I feel like a prisoner in my own home.
Ms de St Croix, having lost the case, says she won't be paying the costs awarded against her. She's seeking a "No Asset Procedure" - a baby bankruptcy for someone with no assets and no means of paying debts under $40,000. With the house in trust, no income and a family trust, there's nothing to seize.
Mr Henderson bemoans the fact, and the next looming chapter. "I still haven't got my money."
He stops, as he moves about looking through papers associated with the ongoing dispute. "I'll be honest with you. It did get to me."
Mr Chambers: "Neville feels like a prisoner." Mr Henderson told the judge that. "That's what I told Nevin Dawson - I feel like a prisoner in my own home."
Mr Chambers was out cleaning the roof the other day and Ted was charging around next door having a bark. "This cocker spaniel, a big bastard, If he could have climbed up and torn my arm off, he would have.

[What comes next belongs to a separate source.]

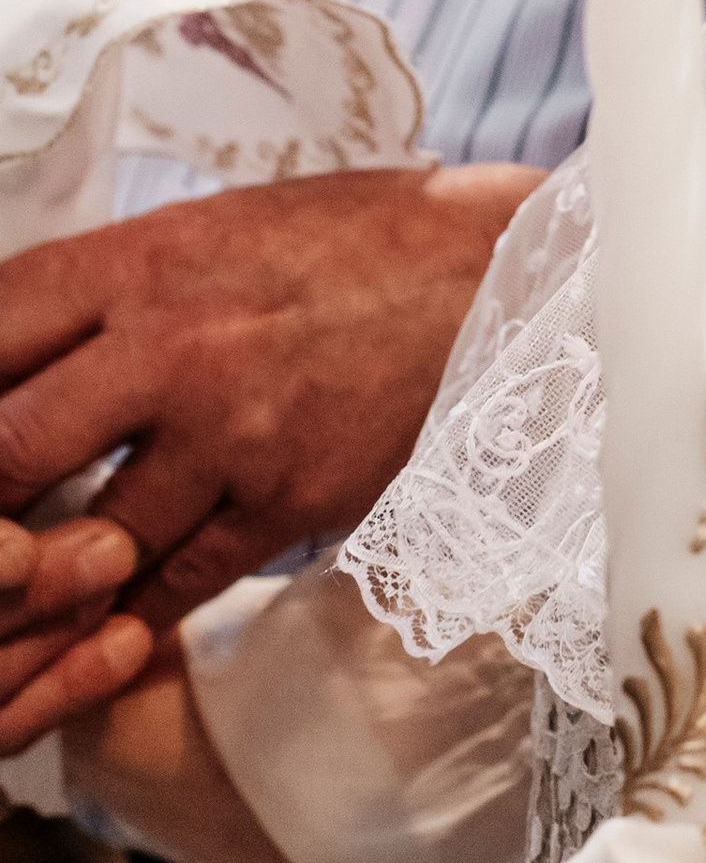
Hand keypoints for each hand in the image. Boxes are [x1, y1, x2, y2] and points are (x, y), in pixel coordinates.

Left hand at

In the end I squirted him with water, and I'll continue to do so."
He wants the dog permit rescinded, he says, as do others living next to Ms de St Croix. If Auckland Council had asked in the first place, they would have spoken against the permit.
"She's the ultimate neighbour from hell," Mr Chambers said. "You're always feeling on edge. If she moved, that would be the ideal situation.
"Why can't people just learn to get on and live with people. We all get on famously - except her. It's either we move, all five of us, or she moves."
An Auckland Council spokeswoman confirmed the permit would be reviewed once the police investigation is completed. She said it was believed it was the first time the council had made such a complaint about a dog permit.
Councillor Lee, who lives over Ms de St Croix's side fence, says he has had nothing to do with the council's actions. He's reluctant to comment on any aspect of the dispute, having not lived in his home for the past year while building works are carried out.